Nas conversas com amigos, costumo dizer que sou um admirador devotado de três gênios das letras do meu tempo: Luis Fernando Verissimo, Jayme Caetano Braun e Chico Buarque de Holanda.
O talentoso cronista porto-alegrense, que anda em recesso para tratamento de saúde, sempre foi um verdadeiro alquimista dos textos curtos. Tudo o que escreveu virou ouro – ou riso, ou alguma coisa lúcida que ele intuiu primeiro do que todos nós, seus leitores. Já os outros dois gigantes da poesia – o saudoso pajador missioneiro e o maior compositor do país – têm em comum o vocabulário amplo, a rima surpreendente e os versos que encantam e emocionam.
Ambos são contadores de histórias rimadas, e o fazem com a mesma maestria, cada um no seu estilo e gênero. Pois outro dia, pesquisando sobre a obra do grande declamador gaúcho para um livro que a Associação Riograndense de Imprensa prepara com vistas à próxima Feira do Livro de Porto Alegre, deparei-me com esta curiosa semelhança entre versos do gaúcho e do carioca.

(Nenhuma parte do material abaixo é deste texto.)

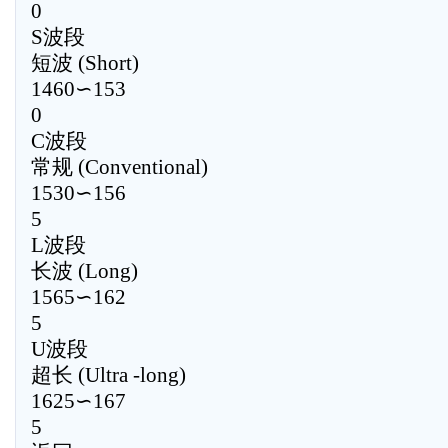
0
S波段
短波 (Short)
1460∽153
0
C波段
常规 (Conventional)
1530∽156
5
L波段
长波 (Long)
1565∽162
5
U波段
超长 (Ultra -long)
1625∽167
5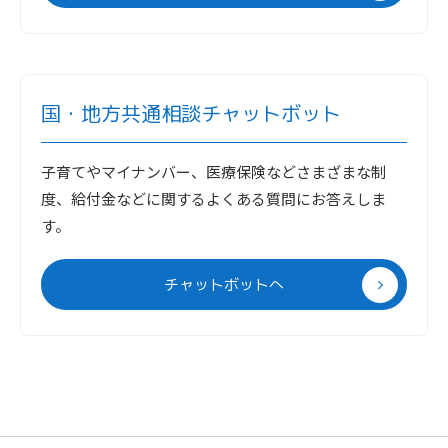
国・地方共通相談チャットボット
子育てやマイナンバー、医療保険などさまざまな制
度、給付金などに関するよくある質問にお答えしま
す。
チャットボットへ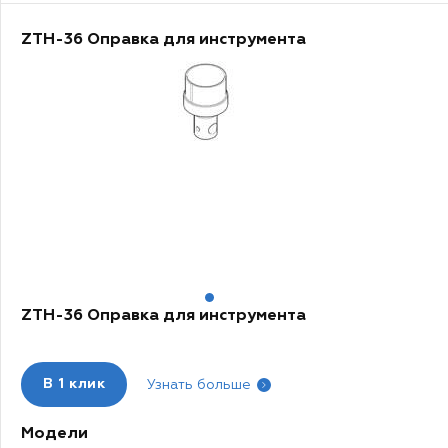
ZTH-36 Оправка для инструмента
1
ZTH-36 Оправка для инструмента
В
1 клик
Узнать больше
Модели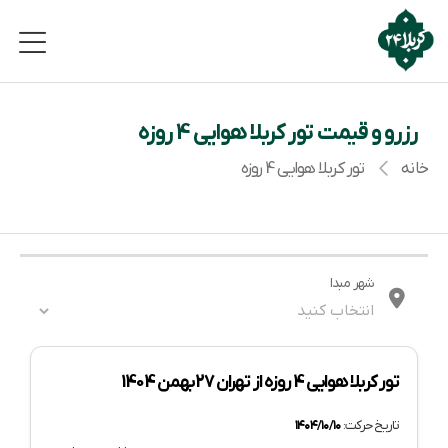
رزرو و قیمت تور کربلا هوایی 4 روزه
خانه
تور کربلا هوایی 4 روزه
شهر مبدا
تور کربلا هوایی 4 روزه از تهران 27 بهمن 1404
تاریخ حرکت:
۱۴۰۴/۱۰/۱۰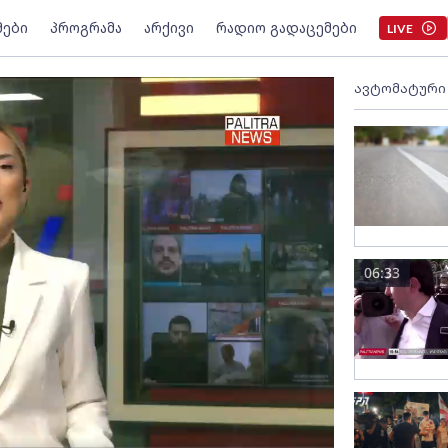
მები
პროგრამა
არქივი
რადიო გადაცემები
LIVE
ავტომატური
06:33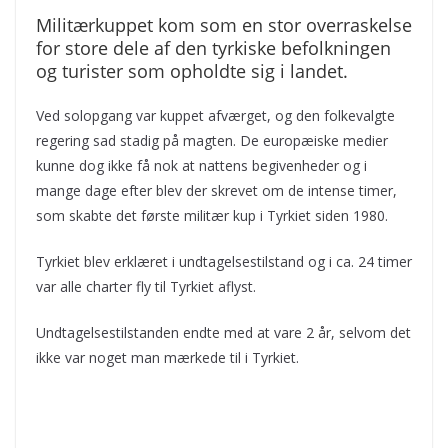
Militærkuppet kom som en stor overraskelse
for store dele af den tyrkiske befolkningen
og turister som opholdte sig i landet.
Ved solopgang var kuppet afværget, og den folkevalgte
regering sad stadig på magten. De europæiske medier
kunne dog ikke få nok at nattens begivenheder og i
mange dage efter blev der skrevet om de intense timer,
som skabte det første militær kup i Tyrkiet siden 1980.
Tyrkiet blev erklæret i undtagelsestilstand og i ca. 24 timer
var alle charter fly til Tyrkiet aflyst.
Undtagelsestilstanden endte med at vare 2 år, selvom det
ikke var noget man mærkede til i Tyrkiet.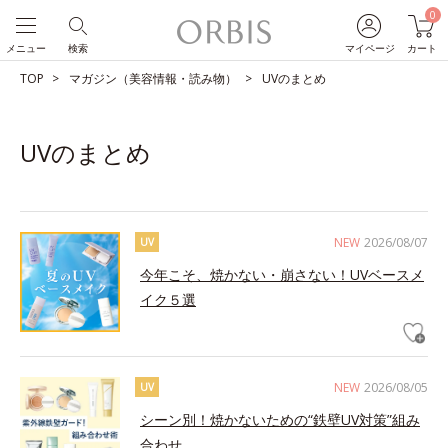
0
メニュー
検索
マイページ
カート
TOP
マガジン（美容情報・読み物）
UVのまとめ
UVのまとめ
NEW
2026/08/07
UV
今年こそ、焼かない・崩さない！UVベースメ
イク５選
NEW
2026/08/05
UV
シーン別！焼かないための“鉄壁UV対策”組み
合わせ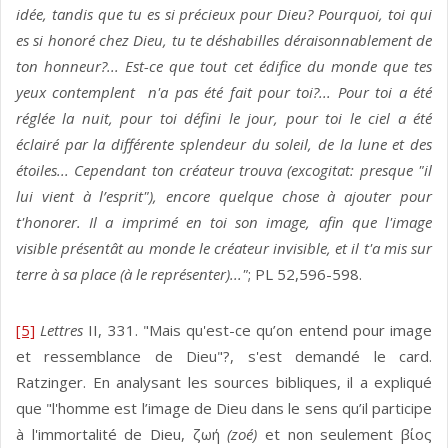
idée, tandis que tu es si précieux pour Dieu? Pourquoi, toi qui
es si honoré chez Dieu, tu te déshabilles déraisonnablement de
ton honneur?... Est-ce que tout cet édifice du monde que tes
yeux contemplent n'a pas été fait pour toi?... Pour toi a été
réglée la nuit, pour toi défini le jour, pour toi le ciel a été
éclairé par la différente splendeur du soleil, de la lune et des
étoiles... Cependant ton créateur trouva (excogitat: presque "il
lui vient à l’esprit"), encore quelque chose à ajouter pour
t'honorer. Il a imprimé en toi son image, afin que l'image
visible présentât au monde le créateur invisible, et il t'a mis sur
terre à sa place (à le représenter)..."
; PL 52,596-598.
[5]
Lettres
II, 331. "Mais qu'est-ce qu’on entend pour image
et ressemblance de Dieu"?, s'est demandé le card.
Ratzinger. En analysant les sources bibliques, il a expliqué
que "l'homme est l’image de Dieu dans le sens qu’il participe
à l'immortalité de Dieu, ζωή
(zoé)
et non seulement βίος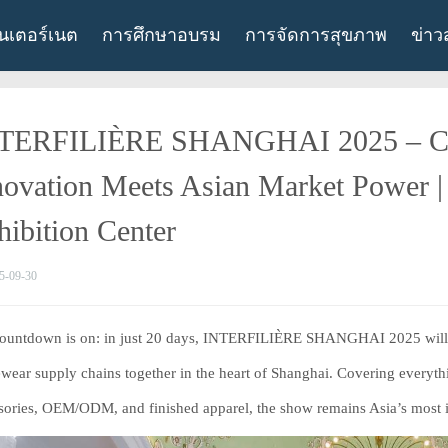
ินเตอร์เนต
การศึกษาอบรม
การจัดการสุขภาพ
ข่าว
TERFILIÈRE SHANGHAI 2025 – Co
novation Meets Asian Market Power |
hibition Center
5-09-30
ountdown is on: in just 20 days, INTERFILIÈRE SHANGHAI 2025 will on
ewear supply chains together in the heart of Shanghai. Covering everythin
sories, OEM/ODM, and finished apparel, the show remains Asia’s most inf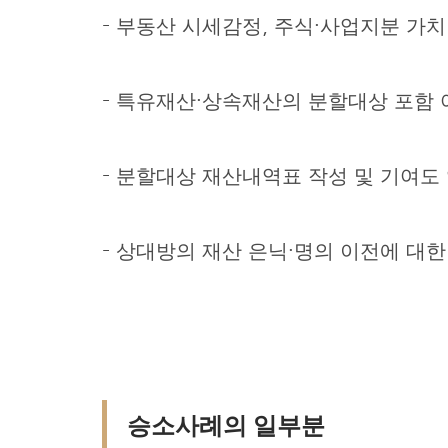
– 부동산 시세감정, 주식·사업지분 가치
– 특유재산·상속재산의 분할대상 포함 
– 분할대상 재산내역표 작성 및 기여도
– 상대방의 재산 은닉·명의 이전에 대한
승소사례의 일부분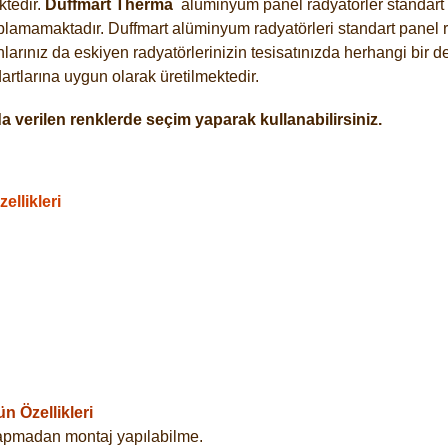
tedir.
Duffmart
Therma
alüminyum panel radyatörler standart a
plamamaktadır. Duffmart alüminyum radyatörleri standart panel ra
arınız da eskiyen radyatörlerinizin tesisatınızda herhangi bir d
tlarına uygun olarak üretilmektedir.
 verilen renklerde seçim yaparak kullanabilirsiniz.
llikleri
 Özellikleri
yapmadan montaj yapılabilme.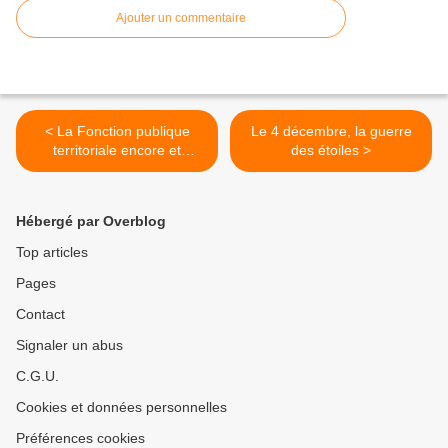
Ajouter un commentaire
< La Fonction publique
Le 4 décembre, la guerre
territoriale encore et
des étoiles >
toujours dans le viseur
Hébergé par Overblog
Top articles
Pages
Contact
Signaler un abus
C.G.U.
Cookies et données personnelles
Préférences cookies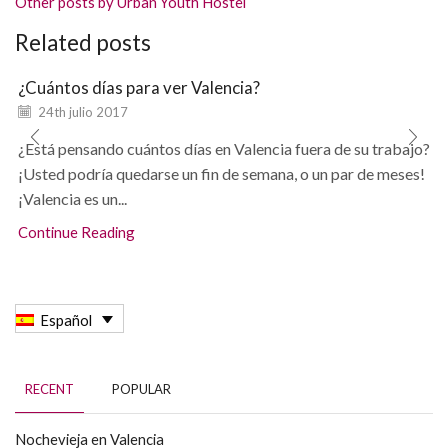
Other posts by Urban Youth Hostel
Related posts
¿Cuántos días para ver Valencia?
24th julio 2017
¿Está pensando cuántos días en Valencia fuera de su trabajo?
¡Usted podría quedarse un fin de semana, o un par de meses!
¡Valencia es un...
Continue Reading
Español
RECENT
POPULAR
Nochevieja en Valencia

Jayme Caetano Braun deixou registrado no seu poema Sem Diploma:
“Meu tetravô foi fronteiro
Meu bisavô, domador
O meu avô, alambrador
E o meu pai foi carreteiro
A mim, não sobrou dinheiro
Pra cursar a faculdade
Mas tive a felicidade,
Graças a Nosso Senhor,
E me tornei pajador
Pra guardar a identidade”.
E Chico Buarque de Holanda, 20 anos mais jovem, escreveu na canção Paratodos:
“O meu pai era paulista
Meu avô, pernambucano
O meu bisavô, mineiro
Meu tataravô, baiano
Meu maestro soberano
Foi Antônio Brasileiro
Foi Antônio Brasileiro
Quem soprou esta toada
Que cobri de redondilhas
Para seguir minha jornada
E com a vista enevoada
Ver o inferno e maravilhas”.
Quem escreveu primeiro? Não sei e nem me importa saber. Não vejo qualquer resquício de plágio nessas pérolas autobiográficas inspiradas na ancestralidade. Prefiro supor que a deusa Inspiração, que tem critérios próprios para escolher seus afilhados, tocou ao mesmo tempo no cérebro e na alma de seus compositores prediletos. Saíram essas maravilhas – e agora estou, deliberadamente, plagiando Chico, que completou 80 anos neste ano do centenário de Jayme Caetano Braun.
Gostaria de escrever como Luis Fernando Verissimo para homenageá-los dignamente. Porém, como meu pai não era paulista nem meu avô, alambrador, e eu não sou compositor, mas um simples jornalista, deixo aos três, como louvor, o abraço do cronista.